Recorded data
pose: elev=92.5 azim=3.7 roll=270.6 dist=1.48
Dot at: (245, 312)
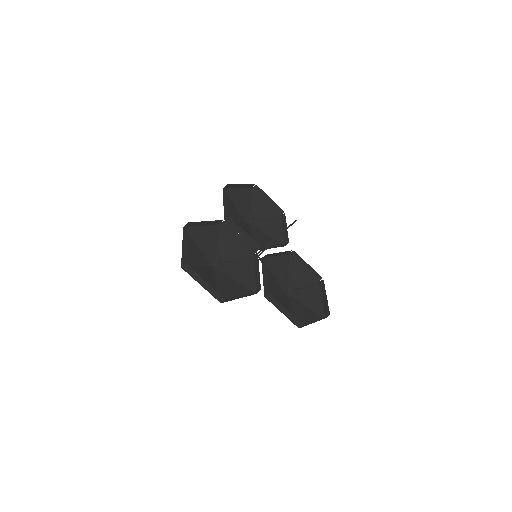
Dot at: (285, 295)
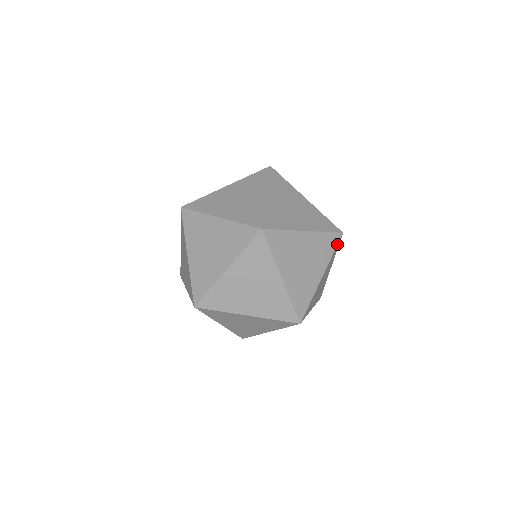
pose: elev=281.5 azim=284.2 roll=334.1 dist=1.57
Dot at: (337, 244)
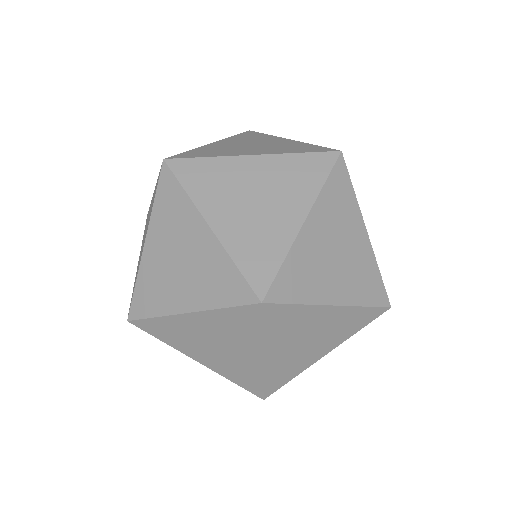
Dot at: (348, 174)
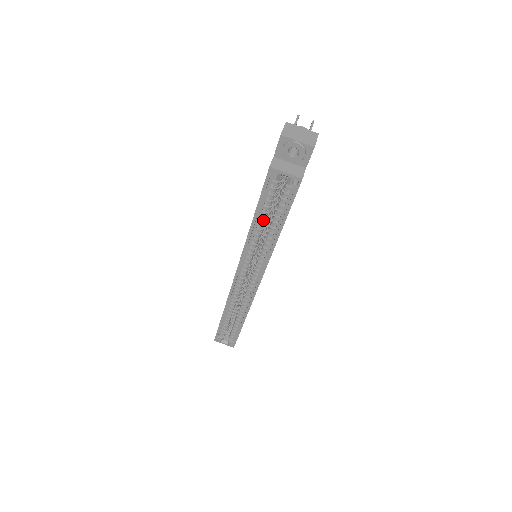
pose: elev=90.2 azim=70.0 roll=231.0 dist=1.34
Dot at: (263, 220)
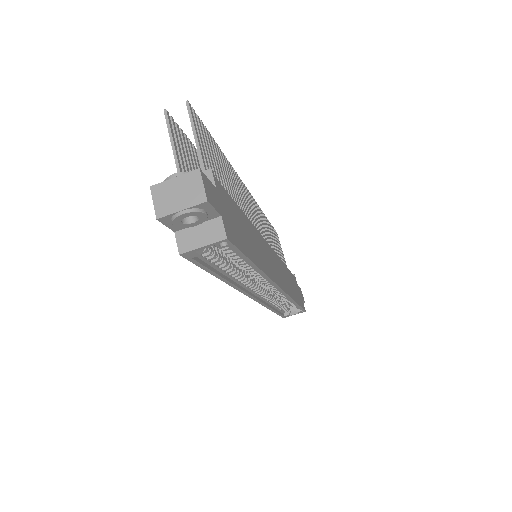
Dot at: (228, 269)
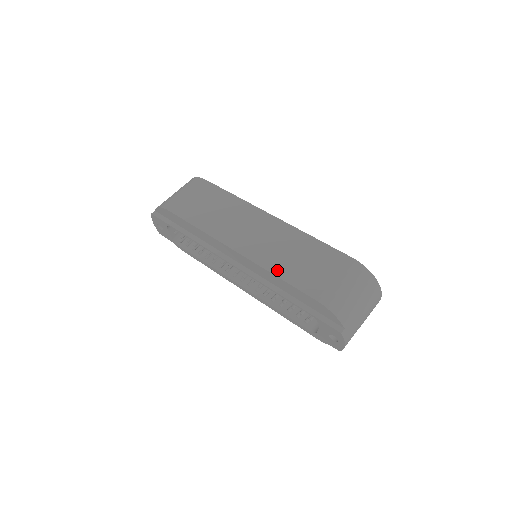
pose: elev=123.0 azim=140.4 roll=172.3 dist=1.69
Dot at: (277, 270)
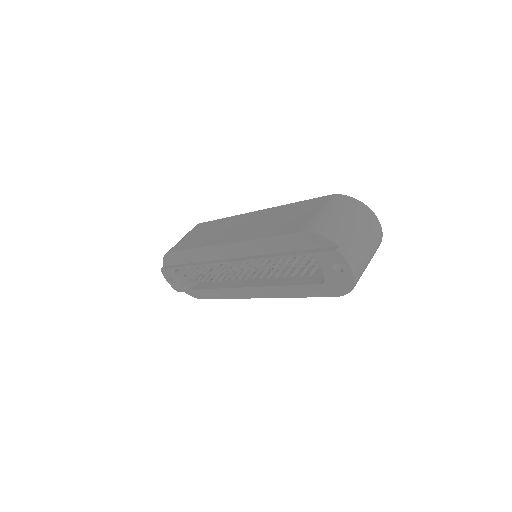
Dot at: (262, 235)
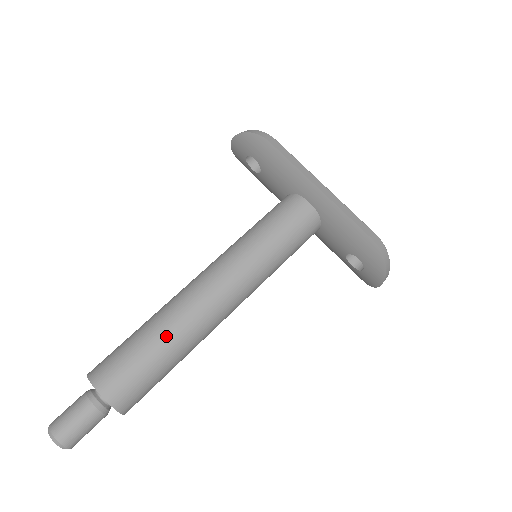
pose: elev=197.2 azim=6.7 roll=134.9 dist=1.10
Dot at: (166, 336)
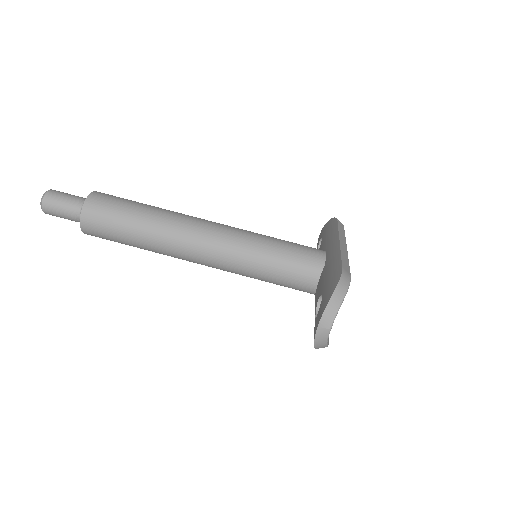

TASK DETAILS
Pick out every line of the listing above that contains the string "dist", and copy each one.

REPLY
pose: elev=92.5 azim=3.7 roll=270.6 dist=1.48
pose: elev=281.5 azim=284.2 roll=334.1 dist=1.57
pose: elev=90.2 azim=70.0 roll=231.0 dist=1.34
pose: elev=123.0 azim=140.4 roll=172.3 dist=1.69
pose: elev=197.2 azim=6.7 roll=134.9 dist=1.10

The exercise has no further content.